EXERCISE DATA:
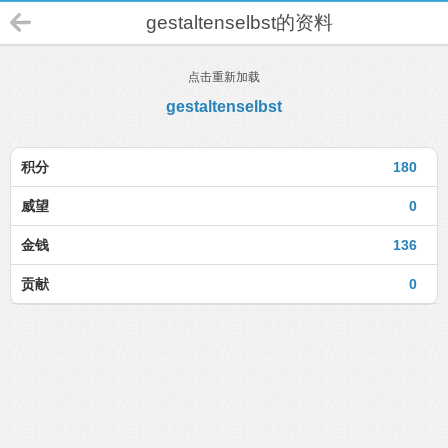
gestaltenselbst的资料
点击重新加载
gestaltenselbst
积分
180
威望
0
金钱
136
贡献
0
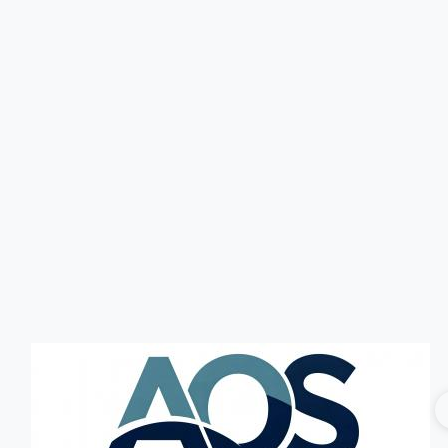
Головна
Без категорії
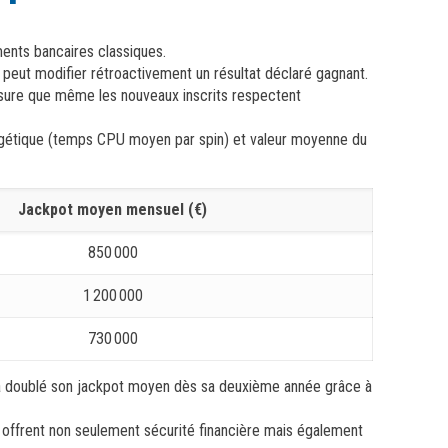
ments bancaires classiques.
peut modifier rétroactivement un résultat déclaré gagnant.
ssure que même les nouveaux inscrits respectent
nergétique (temps CPU moyen par spin) et valeur moyenne du
Jackpot moyen mensuel (€)
850 000
1 200 000
730 000
 a doublé son jackpot moyen dès sa deuxième année grâce à
offrent non seulement sécurité financière mais également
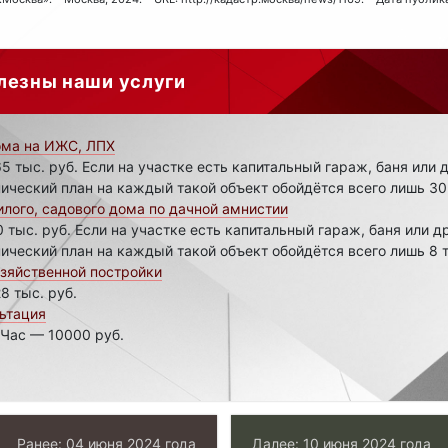
лезны наши услуги
ома на ИЖС, ЛПХ
5 тыс. руб. Если на участке есть капитальный гараж, баня или 
ический план на каждый такой объект обойдётся всего лишь 30 
лого, садового дома по дачной амнистии
0 тыс. руб. Если на участке есть капитальный гараж, баня или д
ический план на каждый такой объект обойдётся всего лишь 8 т
зяйственной постройки
8 тыс. руб.
ьтация
 Час — 10000 руб.
Ранее: 04 июня 2024 года
Далее: 10 июня 2024 года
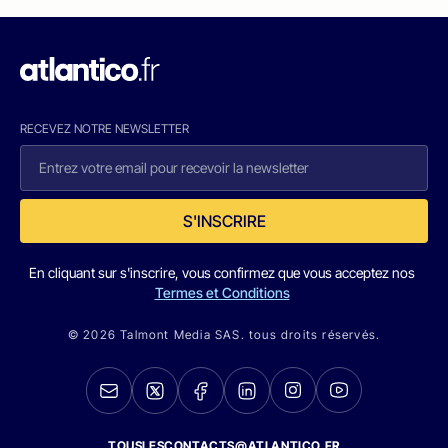
RECEVEZ NOTRE NEWSLETTER
S'INSCRIRE
En cliquant sur s'inscrire, vous confirmez que vous acceptez nos
Termes et Conditions
© 2026 Talmont Media SAS. tous droits réservés.
TOUSLESCONTACTS@ATLANTICO.FR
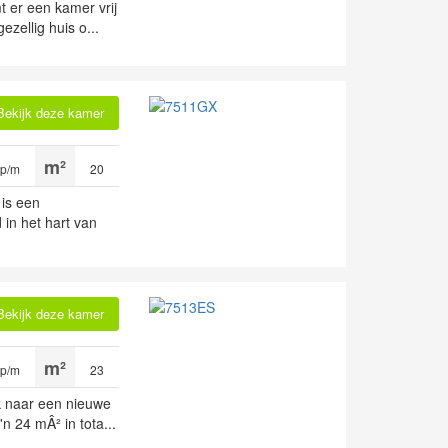
 er een kamer vrij
ezellig huis o...
Bekijk deze kamer
 p/m
20
 is een
 in het hart van
Bekijk deze kamer
 p/m
23
k naar een nieuwe
n 24 mÂ² in tota...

WORK ITEM:
Lines from the one with "nergétique (temps CPU" through the final line of the records are the whole answer; print them exactly, minus any pictures.

RESPONSE TO THIS TASK:
nergétique (temps CPU moyen par spin) et valeur moyenne du
Jackpot moyen mensuel (€)
850 000
1 200 000
730 000
 a doublé son jackpot moyen dès sa deuxième année grâce à
offrent non seulement sécurité financière mais également
лезны наши услуги
ома на ИЖС, ЛПХ
5 тыс. руб. Если на участке есть капитальный гараж, баня или 
ический план на каждый такой объект обойдётся всего лишь 30 
лого, садового дома по дачной амнистии
0 тыс. руб. Если на участке есть капитальный гараж, баня или д
ический план на каждый такой объект обойдётся всего лишь 8 т
зяйственной постройки
8 тыс. руб.
ьтация
 Час — 10000 руб.
Ранее: 04 июня 2024 года
Далее: 10 июня 2024 года
RECEVEZ NOTRE NEWSLETTER
S'INSCRIRE
En cliquant sur s'inscrire, vous confirmez que vous acceptez nos
Termes et Conditions
© 2026 Talmont Media SAS. tous droits réservés.
TOUSLESCONTACTS@ATLANTICO.FR
 er een kamer vrij
ezellig huis o...
Bekijk deze kamer
 p/m
20
 is een
 in het hart van
Bekijk deze kamer
 p/m
23
k naar een nieuwe
n 24 mÂ² in tota...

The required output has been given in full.